Remy stopped looking and acting like herself about two months ago, when she suddenly started to meow a great deal, first mainly at night and then quite a bit throughout the day, and lost the sparkle in her pretty green eyes. At one point, I decided she was once my father, who had similarly colored eyes, but I changed my mind and thought she was a kinder, gentler Edgar, because she had the same piercing look. For those of you who don’t “know” Edgar, he was the Mississippi (snake) charmer with whom I spent 12 years.

When we took Remy to the vet for an exam, she was down to 8 pounds, from around 11 last year. Weight loss and excessive meowing are often symptoms of hypertension and diabetes in older cats, the vet told us. Her blood workup ruled those out, but did reveal a UTI (urinary tract infection). The doctor put her on meds. The infection cleared up and the meowing subsided, but Remy’s appetite was diminishing.

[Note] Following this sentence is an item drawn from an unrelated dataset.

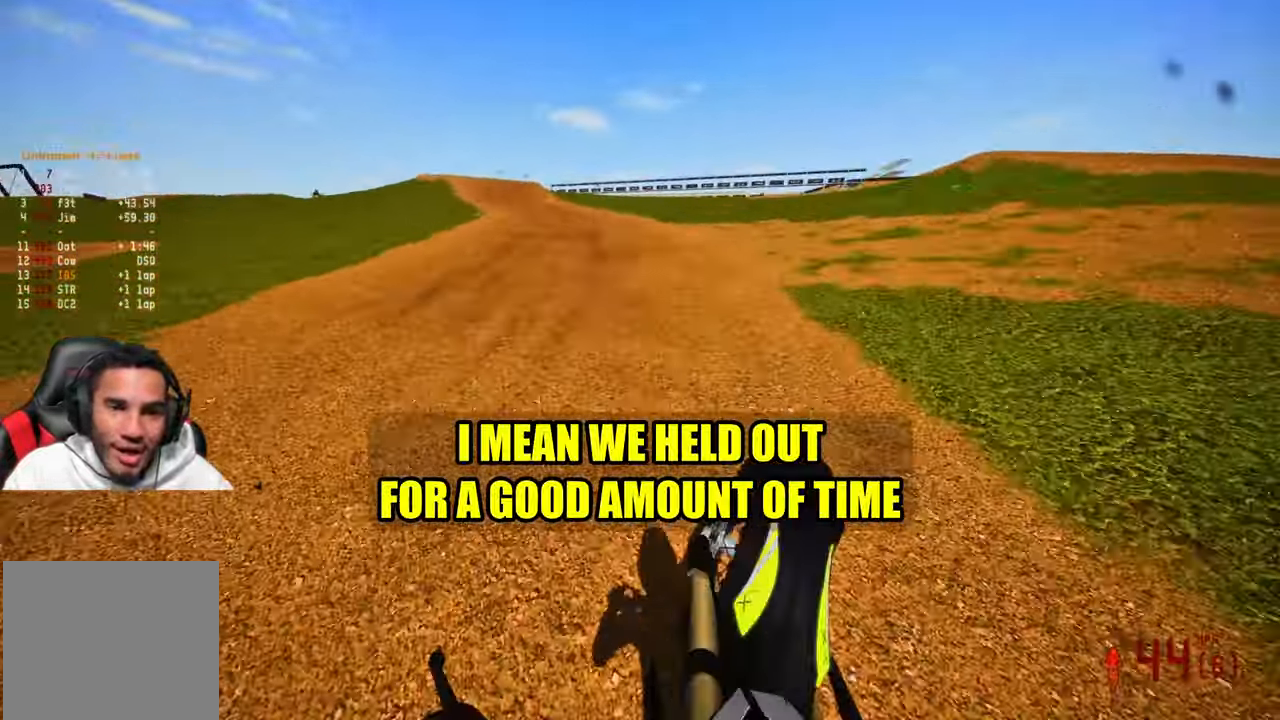
{"buttons": ["R2"], "left_stick": "up-left", "right_stick": "up-right", "events": [[217, "R3", "down"], [300, "R3", "up"], [350, "right_stick", "up-right"]]}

Subsequent blood tests showed she most likely had a type of leukemia that, fortunately, is treatable. Although the diagnosis wasn’t fully confirmed, Dr. Cavanaugh started treatment anyway and prescribed an appetite stimulant. He also noticed that Remy had a loose tooth, which looked like it was infected, so he injected antibiotics and told us to return in 10 days to have it removed.

But something more was wrong, I thought last week, as I noticed Remy’s mouth looking more and more misshapen every day. She’d start eating but would stop within a minute. She’d approach the water bowl, but turned away. Her meowing intensified again. Perhaps the antibiotics didn’t work and the infection had worsened. At least she’d have the tooth removed on Sunday.

The moment Dr. Cavanaugh looked at Remy’s mouth Sunday morning, he knew something more was indeed wrong. Turning to me and David, he told us that Remy had an “aggressive malignant tumor” on her jawbone and began to explain our options. He’d recommend an oncologist, who would probably take xrays and a biopsy. Depending on the results, part of her jawbone could be removed, along with the tumor. However, it was likely the tumor would return in short order. “Is she in pain?” I asked, of course knowing the answer because she was trying to tell us she was in distress ever since she started meowing a couple of months ago. “Yes,” Dr. Cavanaugh answered. “But we could give her pain medication.”

At that moment, my decision was made. We needed to stop Remy’s pain, but not
with pain drugs.

David would have prefered to take her home to prepare himself, but I couldn’t deal with that so I emailed my son, who also has a 14-year-old cat, and asked his advice. He agreed with my decision, and David also came to terms with it.

Dr. Cavanaugh gave Remy a sedative around 10:45 am Sunday, then inserted a catheter into her leg that carried the drugs to peacefully end her life. I couldn’t bear to be in the room. David told me she looked liked she was asleep. He cried, something that I’ve seen him do only once since we met, when Remy was around 2 years old.

All I could think of Sunday was Remy’s meowing during the last two months, as she tried to tell us she was in pain a great deal worse than any of us suspected. I am upset at the thought that we weren’t doing anything to help her, despite the antibiotics, appetite stimulant, leukemia drug. Although her mouth didn’t show any outward signs of cancer until last week (except, in hindsight, the loose tooth), the tumor obviously was causing her great suffering. I now realize that when she’d sit completely still, on the top of the sofa back, facing the wall, it was probably the only time she felt less pain.

My heart aches picturing her in that position and imagining what she was feeling.

Rigby, in the meantime, seems a bit lost since David and I returned to the apartment Sunday, absent Remy. He sniffed around her carrier and watched me empty the litter box and gather up her belongings. Crazy as it sounds, I think Rigby and Remy must have derived some comfort from one another, even when they fought like cats and dogs, and that they probably socialized when we weren’t home.

I wish Rigby and I could tell each other how we feel.